I honestly can’t wait to make it again!!
Cafe Rio Pork
1-2 lb. pork tenderloin (I used just a standard pork roast. Really, it doesn’t matter what you use — the crockpot will make the meat juicy and tender anyway)
1 cup brown sugar
2 cups fresh salsa
– Mix sugar and salsa, pour over pork.
– Cook in crock pot for 8 hrs. on low.
– When done shred with two forks and return to juice in crock pot and allow liquid to absorb.
– Serve with tortillas and all the fixins!

King Ranch Chicken

January 3, 2009

Once again — casseroles and delicious things never photograph well. And this recipe is both, so that should explain the pictures!

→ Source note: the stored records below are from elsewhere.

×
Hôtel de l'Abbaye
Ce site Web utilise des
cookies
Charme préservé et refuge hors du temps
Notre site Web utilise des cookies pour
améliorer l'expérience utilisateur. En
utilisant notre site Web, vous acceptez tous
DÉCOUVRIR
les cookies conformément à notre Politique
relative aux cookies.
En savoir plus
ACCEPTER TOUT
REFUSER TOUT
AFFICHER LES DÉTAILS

This was tasty, though — I think DH liked it more than me, because I find the Rotel Tomato/Chilis mixture to be too spicy for my liking.

King Ranch Chicken
(I can’t remember where I found it!)
1/4 cup butter
1 medium green bell pepper, chopped
1 medium onion, chopped
1 can (10 3/4 oz.) condensed cream of mushroom soup
1 can (10 3/4 oz.) condensed cream of chicken soup
1 can (10 oz.) ROTEL Diced Tomatoes & Green Chilies
2 cups shredded cooked chicken
12 corn tortillas, torn into bite-sized pieces
2 cups (8 oz.) shredded cheddar cheese


– Preheat oven to 325 degrees F.
– In a large saucepan, cook pepper and onion in melted margarine until tender, about 5 minutes. – Add soups, ROTEL and chicken, stirring until well blended.
– In a 13 x 9 x 2-inch baking pan, alternately layer tortillas, soup mixture and cheese, repeating for three layers.
– Bake 30 minutes or until hot and bubbling.

Serves 8
Note: Not sure what the idea was behind making the tortillas bite-sized, but I think it would hold together better for cutting/serving if you left the tortillas whole.